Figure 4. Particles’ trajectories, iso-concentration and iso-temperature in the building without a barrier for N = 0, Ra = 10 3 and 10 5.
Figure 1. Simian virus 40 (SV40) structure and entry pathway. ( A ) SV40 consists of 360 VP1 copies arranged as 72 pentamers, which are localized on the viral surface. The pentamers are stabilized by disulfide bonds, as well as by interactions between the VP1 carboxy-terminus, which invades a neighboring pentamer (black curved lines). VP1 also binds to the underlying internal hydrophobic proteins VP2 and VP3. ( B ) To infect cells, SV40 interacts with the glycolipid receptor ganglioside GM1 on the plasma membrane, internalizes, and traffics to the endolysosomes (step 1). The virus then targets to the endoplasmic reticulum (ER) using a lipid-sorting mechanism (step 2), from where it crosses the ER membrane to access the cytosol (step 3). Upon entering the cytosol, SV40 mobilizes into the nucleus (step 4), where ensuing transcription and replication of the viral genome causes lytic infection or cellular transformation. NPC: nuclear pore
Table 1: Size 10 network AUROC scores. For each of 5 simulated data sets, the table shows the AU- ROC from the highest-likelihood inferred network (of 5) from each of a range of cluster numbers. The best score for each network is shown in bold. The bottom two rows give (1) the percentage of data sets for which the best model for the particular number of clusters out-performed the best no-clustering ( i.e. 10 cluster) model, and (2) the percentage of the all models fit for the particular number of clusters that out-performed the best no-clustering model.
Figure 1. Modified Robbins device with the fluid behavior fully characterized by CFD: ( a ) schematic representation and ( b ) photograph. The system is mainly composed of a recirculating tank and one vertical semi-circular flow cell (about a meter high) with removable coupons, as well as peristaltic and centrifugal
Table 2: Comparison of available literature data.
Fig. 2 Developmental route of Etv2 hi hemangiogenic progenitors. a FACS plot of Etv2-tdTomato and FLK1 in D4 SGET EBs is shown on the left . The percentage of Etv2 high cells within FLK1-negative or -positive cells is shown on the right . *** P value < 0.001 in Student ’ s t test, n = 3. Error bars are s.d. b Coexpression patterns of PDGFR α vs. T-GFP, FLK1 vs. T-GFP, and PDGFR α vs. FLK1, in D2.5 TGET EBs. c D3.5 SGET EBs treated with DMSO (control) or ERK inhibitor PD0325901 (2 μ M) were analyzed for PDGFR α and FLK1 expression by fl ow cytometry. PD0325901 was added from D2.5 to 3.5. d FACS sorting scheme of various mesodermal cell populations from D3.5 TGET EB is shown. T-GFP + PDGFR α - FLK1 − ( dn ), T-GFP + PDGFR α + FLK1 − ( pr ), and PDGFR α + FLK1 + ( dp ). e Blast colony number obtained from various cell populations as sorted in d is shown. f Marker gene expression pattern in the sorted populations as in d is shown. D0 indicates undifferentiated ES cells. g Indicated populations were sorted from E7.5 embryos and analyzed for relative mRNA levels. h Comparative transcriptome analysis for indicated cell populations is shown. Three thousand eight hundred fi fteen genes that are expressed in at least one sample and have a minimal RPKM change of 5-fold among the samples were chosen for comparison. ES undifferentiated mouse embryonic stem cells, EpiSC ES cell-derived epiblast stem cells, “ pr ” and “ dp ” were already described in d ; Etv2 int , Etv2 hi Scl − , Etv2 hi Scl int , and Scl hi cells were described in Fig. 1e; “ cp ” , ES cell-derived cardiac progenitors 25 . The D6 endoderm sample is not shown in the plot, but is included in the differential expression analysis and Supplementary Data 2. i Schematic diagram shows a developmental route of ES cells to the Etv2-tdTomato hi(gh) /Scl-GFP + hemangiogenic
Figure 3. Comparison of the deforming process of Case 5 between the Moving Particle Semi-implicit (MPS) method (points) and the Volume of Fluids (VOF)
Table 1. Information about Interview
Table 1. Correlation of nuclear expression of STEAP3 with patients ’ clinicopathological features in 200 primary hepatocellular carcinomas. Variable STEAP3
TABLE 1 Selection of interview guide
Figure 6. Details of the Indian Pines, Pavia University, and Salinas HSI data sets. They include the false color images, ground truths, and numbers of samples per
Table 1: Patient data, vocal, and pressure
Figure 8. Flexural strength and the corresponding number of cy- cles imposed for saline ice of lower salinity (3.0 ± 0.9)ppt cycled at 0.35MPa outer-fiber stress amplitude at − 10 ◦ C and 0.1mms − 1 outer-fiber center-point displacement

════════════════

Within the listing above, filter for lines holding the string "about" and copy each one.

Figure 1. Modified Robbins device with the fluid behavior fully characterized by CFD: ( a ) schematic representation and ( b ) photograph. The system is mainly composed of a recirculating tank and one vertical semi-circular flow cell (about a meter high) with removable coupons, as well as peristaltic and centrifugal
Table 1. Information about Interview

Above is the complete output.